The Single Man (2009)

I just heard that this movie is up for an Oscar and it's no wonder because I stopped in to see this on a quiet Monday night with just a few others watchers and thoroughly enjoyed the beautifully sad story. Fashion designer, Tom Ford, wrote the screenplay of the Christopher Isherwood novel and directed the stylish film with the help of the production design team who created the look of MadMen.

Colin Firth is an actor I have seen over and over in ensemble productions with more notable stars.
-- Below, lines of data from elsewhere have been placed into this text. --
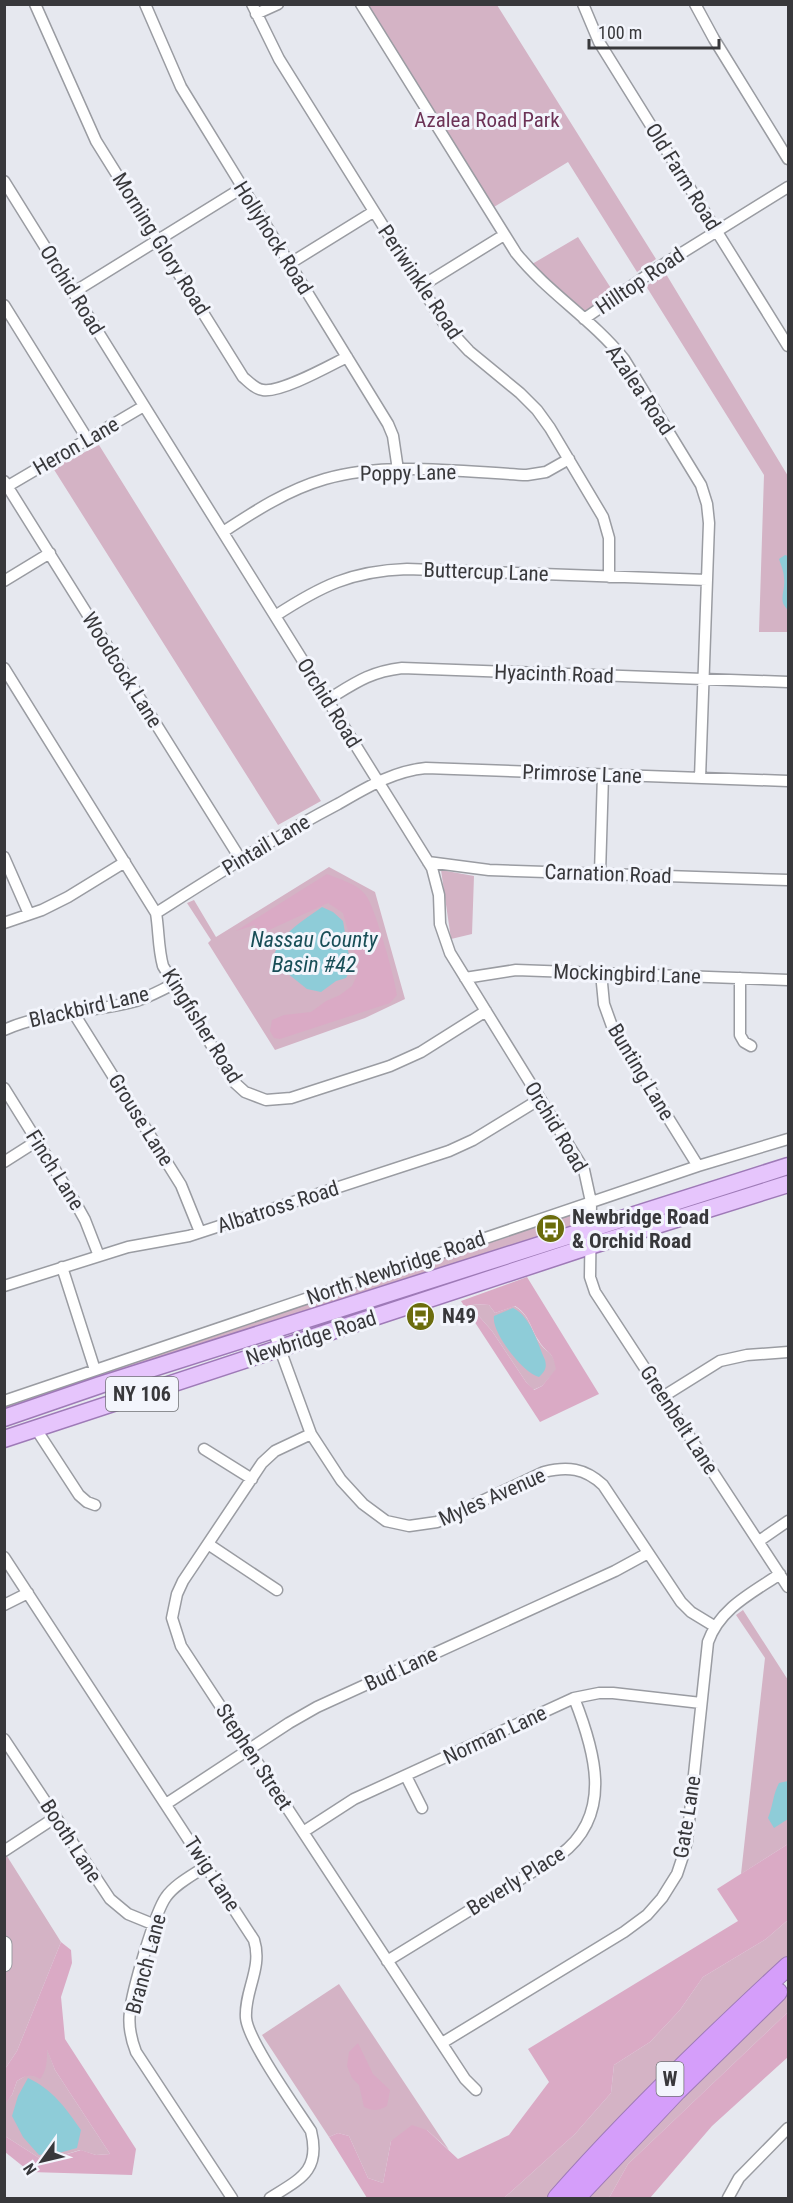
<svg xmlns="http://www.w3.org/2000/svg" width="793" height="2203" font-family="'Roboto Condensed',sans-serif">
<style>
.green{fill:#d4b3c5}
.forest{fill:#daaac5;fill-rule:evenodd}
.water{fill:#8eccd8}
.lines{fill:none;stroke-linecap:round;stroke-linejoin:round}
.street-casing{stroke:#9a9ca2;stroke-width:13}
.secondary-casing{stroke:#9a9ca2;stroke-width:17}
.primary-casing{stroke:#9e7ab7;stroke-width:19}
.highway-casing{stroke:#9e7ab7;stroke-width:20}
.street{stroke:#fff;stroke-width:10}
.secondary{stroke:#fff;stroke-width:15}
.primary{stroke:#e6c5fc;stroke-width:16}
.highway{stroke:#d59efa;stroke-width:18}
.labels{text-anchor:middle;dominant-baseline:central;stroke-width:6;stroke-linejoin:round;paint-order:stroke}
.shield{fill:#f3f5fc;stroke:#707175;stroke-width:1.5}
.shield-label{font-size:20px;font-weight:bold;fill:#38383b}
.park-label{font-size:21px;fill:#6c3256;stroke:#f3f5fc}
.street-label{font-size:21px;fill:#38383b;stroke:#f3f5fc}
.poi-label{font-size:21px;font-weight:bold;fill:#38383b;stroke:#f3f5fc;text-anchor:start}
.water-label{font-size:22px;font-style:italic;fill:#184e57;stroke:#f3f5fc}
</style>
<rect width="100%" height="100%" fill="#e6e8ef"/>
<path class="green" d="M 361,5 L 497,5 L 656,259 L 637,272 L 568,162 L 489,210 Z
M 578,237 L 616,296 L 584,319 L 527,267 Z
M 666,274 L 788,476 L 788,632 L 759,632 L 764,475 L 646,286 Z
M 99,445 L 321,801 L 278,825 L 53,468 Z
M 329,867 L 375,892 L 405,999 L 365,1018 L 275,1050 L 208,943 L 211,940 L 187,903 L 194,900 L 216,937 Z
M 441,870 L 474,876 L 472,934 L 451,939 Z
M 589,1206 L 587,1226 L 5,1417 L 4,1404 Z
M 472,1304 L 489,1305 L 495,1313 L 514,1306 C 530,1315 530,1328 539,1342 C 547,1355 552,1348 557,1369 L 542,1386 L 533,1390 L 526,1382 L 492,1331 L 470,1306 Z
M 743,1610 L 788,1680 L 788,1844 L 741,1874 L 765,1658 L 736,1615 Z
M 5,1853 L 61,1942 L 17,2051 L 5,2069 Z
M 788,1920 L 788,1957 L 720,2022 L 550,2198 L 504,2198 L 575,2134 L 611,2093 L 614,2065 L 650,2042 L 680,2010 L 703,1977 L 766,1939 Z
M 339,1984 L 449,2150 L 427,2130 L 391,2141 L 383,2183 L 368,2178 L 349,2136 L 338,2133 L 329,2137 L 262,2035 Z
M 788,1991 L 788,2012 L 628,2164 L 609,2198 L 583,2198 Z
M 46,2046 L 55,2070 L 110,2154 L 96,2155 L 80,2150 L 44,2161 L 5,2136 L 4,2104 L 12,2095 L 17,2081 L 27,2075 L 34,2075 Z"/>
<path class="forest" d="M 327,874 C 341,880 359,884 367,897 C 376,911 395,978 397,995 L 390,1003 L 280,1039 L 274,1038 L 270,1031 L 272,1020 L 284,1015 L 311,1012 L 326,1001 L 340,995 L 352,986 L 358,973 L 357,962 L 343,913 L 328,903 L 256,936 L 255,925 L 236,931 Z
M 527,1277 L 599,1394 L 540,1422 L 461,1301 ZM 473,1304 L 489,1305 L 495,1313 L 515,1306 C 530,1315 530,1328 539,1341 C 547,1355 552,1348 556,1369 L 542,1386 L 534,1390 L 526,1382 L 492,1331 L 470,1306 Z
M 788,1844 L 788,1920 L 766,1939 L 703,1977 L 680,2010 L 650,2042 L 614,2065 L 611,2093 L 575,2134 L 504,2198 L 367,2198 L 329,2137 L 338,2133 L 349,2136 L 368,2178 L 383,2183 L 391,2141 L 412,2125 L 427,2130 L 458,2159 L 509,2135 L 549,2082 L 528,2049 L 738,1921 L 717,1889 Z
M 61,1942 L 71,1950 L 72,1963 L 61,1997 L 65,2039 L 136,2149 L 132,2175 L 30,2172 L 5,2152 L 5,2136 L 44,2161 L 81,2150 L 96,2155 L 110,2154 L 55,2070 L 47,2050 C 47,2059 47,2071 40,2079 C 31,2073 26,2075 17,2081 L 12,2095 L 5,2104 L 5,2069 L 17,2051 Z
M 788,2012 L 788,2057 L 712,2126 L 650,2198 L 609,2198 L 628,2164 Z
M 358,2043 L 373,2074 L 390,2090 L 387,2106 C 378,2111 373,2111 364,2107 L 359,2085 L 352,2078 L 347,2066 L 349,2052 Z"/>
<path class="water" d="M 785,555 L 788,556 L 788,610 C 777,600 786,591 784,578 C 784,572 781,565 779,559 Z
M 322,907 L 333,912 L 343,921 L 351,968 L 346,978 L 336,981 L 321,992 L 307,989 L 272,961 C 280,933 300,923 322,907 Z
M 513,1308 C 531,1317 537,1342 545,1360 C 547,1368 545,1371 539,1377 C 523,1373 491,1332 494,1316 Z
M 788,1781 L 788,1819 L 774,1828 L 768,1818 C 773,1806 773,1794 779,1783 Z
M 28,2078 C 52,2089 66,2108 81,2130 L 77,2148 L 59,2153 L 39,2155 L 23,2137 L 12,2116 L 18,2096 Z"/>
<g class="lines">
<defs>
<path id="street" d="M 35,4 L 96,141 L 243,377 C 249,382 255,389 263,390 C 281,393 329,366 347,357
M 145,4 L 181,87 L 388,424 L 393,436 L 398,470
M 252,4 L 279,59 L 445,325 L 469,351 L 520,393 L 537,410 L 550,428 L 603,517 L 609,538 L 609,577
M 361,4 L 516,253 C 548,293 592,319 624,359 L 701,485 L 707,504 L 709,523 L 700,778
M 583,4 L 599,42 L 788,346
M 695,4 L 714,39 L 788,159
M 256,14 L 278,4
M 4,181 L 432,868 L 439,895 L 440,924 L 450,953 L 584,1170 L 591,1202 L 590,1277 L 595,1292 L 788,1587
M 289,264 L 373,212
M 420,287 L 504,235
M 74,292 L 242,188
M 4,305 L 88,440
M 584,319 L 656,269 L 788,187
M 4,481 L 241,860
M 8,486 L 144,406
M 223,532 C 255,511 287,490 325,479 C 386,461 464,472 527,475 L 546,472 L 569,459
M 4,581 L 50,553
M 275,616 C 321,586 351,571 407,569 L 707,580
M 4,668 L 156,913 C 159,931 158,948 163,966 L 234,1082 L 245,1092 L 266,1100 L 291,1098 L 390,1066 L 421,1052 L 486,1011
M 327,700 C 355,683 369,672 402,668 L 788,682
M 4,857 L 29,914
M 428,862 L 489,870 L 788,880
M 600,873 L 603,775
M 156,913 C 216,875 275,837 338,804 C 366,788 393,771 426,768 L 788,781
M 4,923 L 42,910 L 68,897 L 125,862
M 601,973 L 604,1004 L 613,1029 L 698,1166
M 465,978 L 516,970 L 788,980
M 740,978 L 740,1035 L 744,1042 L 751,1046
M 73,1012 L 181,1185 L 200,1232
M 4,1030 C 46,1011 92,1013 136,1001 C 149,997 161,990 174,984
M 4,1088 L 75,1202 L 85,1220 L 99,1256
M 4,1162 L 37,1141
M 62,1267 L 95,1370
M 4,1286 L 128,1247 L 189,1236 L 449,1151 L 473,1140 L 540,1099
M 273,1330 L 311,1434 L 341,1480 L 363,1504 L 386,1521 L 409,1526 L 437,1522 L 544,1472 C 567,1466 585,1468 603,1485 L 681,1602 L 691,1612 L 714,1626
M 664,1396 L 720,1361 L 747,1355 L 788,1352
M 4,1401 L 698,1166 L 788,1139
M 36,1429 L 79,1495 L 87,1502 L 95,1505
M 311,1434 L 275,1451 L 262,1463 L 183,1581 L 177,1594 L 172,1618 L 181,1646 L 465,2079 L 476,2090
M 204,1449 L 252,1479
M 759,1541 L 788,1521
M 208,1544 L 277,1590
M 4,1557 L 254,1940 C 263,1968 244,1991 246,2018 C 248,2041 296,2108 311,2131 C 321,2171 300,2179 270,2198
M 4,1605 L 28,1593
M 4,1739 L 110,1899 L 128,1914 L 155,1925
M 406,1776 L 422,1808
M 166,1804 L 289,1723 L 317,1707 L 615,1571 L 648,1553
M 303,1832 L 354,1799 L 574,1698 L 599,1693 L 613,1693 L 701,1703
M 4,1851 L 56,1817
M 206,1866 C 193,1875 175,1884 166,1897 C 155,1912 132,1991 130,2012 C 128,2026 131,2039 136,2052 L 232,2198
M 387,1961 L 560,1855 C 614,1815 595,1751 574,1698
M 442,2043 L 624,1932 L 647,1915 L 662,1898 L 677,1874 L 682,1859 L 687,1841 L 708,1642 C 720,1608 752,1593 780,1574
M 728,2198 L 739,2178 L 788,2128"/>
<path id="secondary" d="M 4,1944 L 4,1964"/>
<path id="primary" d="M 4,1418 L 100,1385 L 788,1166
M 4,1439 L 590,1246 L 788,1184"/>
<path id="highway" d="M 557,2198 C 629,2116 708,2040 788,1966
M 576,2198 L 677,2091 L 778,1992"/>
</defs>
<use href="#street" class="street-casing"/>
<use href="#secondary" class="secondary-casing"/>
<use href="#primary" class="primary-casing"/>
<use href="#highway" class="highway-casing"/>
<use href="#street" class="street"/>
<use href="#secondary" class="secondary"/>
<use href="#primary" class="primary"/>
<use href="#highway" class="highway"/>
</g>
<defs>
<symbol id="bus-disc" viewBox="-11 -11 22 22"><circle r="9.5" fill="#6b6c0d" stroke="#f3f5fc"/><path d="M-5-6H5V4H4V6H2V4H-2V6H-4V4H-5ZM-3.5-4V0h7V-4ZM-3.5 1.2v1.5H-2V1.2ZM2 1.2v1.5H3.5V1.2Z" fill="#fff"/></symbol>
</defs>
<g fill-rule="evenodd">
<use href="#bus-disc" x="534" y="1212" width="33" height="33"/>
<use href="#bus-disc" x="404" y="1300" width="33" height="33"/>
</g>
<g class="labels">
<g class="shield">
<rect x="106" y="1377" width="72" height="34" rx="4.5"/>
<rect x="656.5" y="2062" width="27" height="34" rx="4.5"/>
</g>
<g class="shield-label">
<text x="142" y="1394">NY 106</text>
<text x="670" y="2079">W</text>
</g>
<g class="park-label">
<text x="487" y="120">Azalea Road Park</text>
</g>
<g class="street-label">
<text transform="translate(683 177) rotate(58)">Old Farm Road</text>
<text transform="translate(273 238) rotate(58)">Hollyhock Road</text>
<text transform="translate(161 244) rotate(58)">Morning Glory Road</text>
<text transform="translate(640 281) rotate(-34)">Hilltop Road</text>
<text transform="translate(420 282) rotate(56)">Periwinkle Road</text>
<text transform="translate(72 290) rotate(58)">Orchid Road</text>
<text transform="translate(640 390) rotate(56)">Azalea Road</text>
<text transform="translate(76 446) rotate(-30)">Heron Lane</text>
<text transform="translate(408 473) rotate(-1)">Poppy Lane</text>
<text transform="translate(486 572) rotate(2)">Buttercup Lane</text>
<text transform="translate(122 670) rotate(58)">Woodcock Lane</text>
<text transform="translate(554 674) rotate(2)">Hyacinth Road</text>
<text transform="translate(329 703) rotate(58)">Orchid Road</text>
<text transform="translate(582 774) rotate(2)">Primrose Lane</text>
<text transform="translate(266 845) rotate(-31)">Pintail Lane</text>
<text transform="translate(608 874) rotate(2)">Carnation Road</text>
<text transform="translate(627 974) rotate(2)">Mockingbird Lane</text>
<text transform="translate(89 1007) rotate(-13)">Blackbird Lane</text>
<text transform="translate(202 1026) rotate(58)">Kingfisher Road</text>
<text transform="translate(641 1072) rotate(59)">Bunting Lane</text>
<text transform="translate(141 1120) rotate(58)">Grouse Lane</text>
<text transform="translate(556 1127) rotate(59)">Orchid Road</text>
<text transform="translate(55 1170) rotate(58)">Finch Lane</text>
<text transform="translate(278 1207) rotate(-18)">Albatross Road</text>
<text transform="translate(396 1268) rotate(-19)">North Newbridge Road</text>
<text transform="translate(311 1338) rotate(-18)">Newbridge Road</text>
<text transform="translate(679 1420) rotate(57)">Greenbelt Lane</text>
<text transform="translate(492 1497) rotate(-24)">Myles Avenue</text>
<text transform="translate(401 1669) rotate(-25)">Bud Lane</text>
<text transform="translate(495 1735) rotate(-25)">Norman Lane</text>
<text transform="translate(254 1757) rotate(57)">Stephen Street</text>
<text transform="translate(687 1817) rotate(-81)">Gate Lane</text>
<text transform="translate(71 1841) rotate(57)">Booth Lane</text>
<text transform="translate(212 1874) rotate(57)">Twig Lane</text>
<text transform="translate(516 1881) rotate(-32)">Beverly Place</text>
<text transform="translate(146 1964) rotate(-75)">Branch Lane</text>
</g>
<g class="poi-label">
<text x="572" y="1217">Newbridge Road<tspan x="572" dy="24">&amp; Orchid Road</tspan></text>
<text x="442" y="1316">N49</text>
</g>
<g class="water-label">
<text x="314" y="939">Nassau County<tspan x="314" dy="25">Basin #42</tspan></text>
</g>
</g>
<rect width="793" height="2203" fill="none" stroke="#38383b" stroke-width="12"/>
<g transform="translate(42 2161) rotate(236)" stroke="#f3f5fc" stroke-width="4.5" paint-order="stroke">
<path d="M0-4.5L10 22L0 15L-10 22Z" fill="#38383b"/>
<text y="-9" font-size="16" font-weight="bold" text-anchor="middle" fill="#38383b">N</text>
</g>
<path d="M589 39v9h130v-9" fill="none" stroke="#38383b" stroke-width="3"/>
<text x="598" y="39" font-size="18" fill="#38383b" stroke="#f3f5fc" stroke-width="4.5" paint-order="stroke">100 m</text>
</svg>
Here he portrays George Falconer, a trim British English professor at a small southern California college 1962. Flashbacks show us his younger self during the 1940s meeting a handsome sailor (Matthew Goode). Sixteen years later, Jim and George share a cozy home by the beach until a car crash leaves George alone to grieve quietly at a time when there was no open gay life. He struggles to find meaning through his encounters with others until his own fate is revealed. His performance is completely engaging. Julianne Moore is the glamorous loving woman friend next door. I especially loved the scene where they dance together to the 1962 hit song by Booker T & The MGs, Green Onions. For what it's worth...Rolling Stone ranked this #181 of the 500 greatest songs of all time.

2/3/10

Dream of Life (2008)

I saw this documentary last year, an indepth look at the artist, Patti Smith, through the eyes of photographer/filmmaker, Steven Sebring. The filming took place over twelve years after her husband, Fred Sonic Smith, passed away in 1994 and Patti began to re-start her career after living quietly in Detroit raising her children, Jackson and Jesse. The film tells the story of her life as a developing poet/singer/songwriter/painter growing up in the midwest and moving to New York in the early 1970s. A truly artful film, it shows a lot of daily life, as well as important interviews with family and friends.

This wonderful PBS interview with Patti and Steven that explores the making of the film...http://video.pbs.org/video/1372960914/

Patti Smith's memoir, Just Kids, also just came out...recollections of the early years in New York when she and best friend, Robert Maplethorpe, were beginning their artistic lives.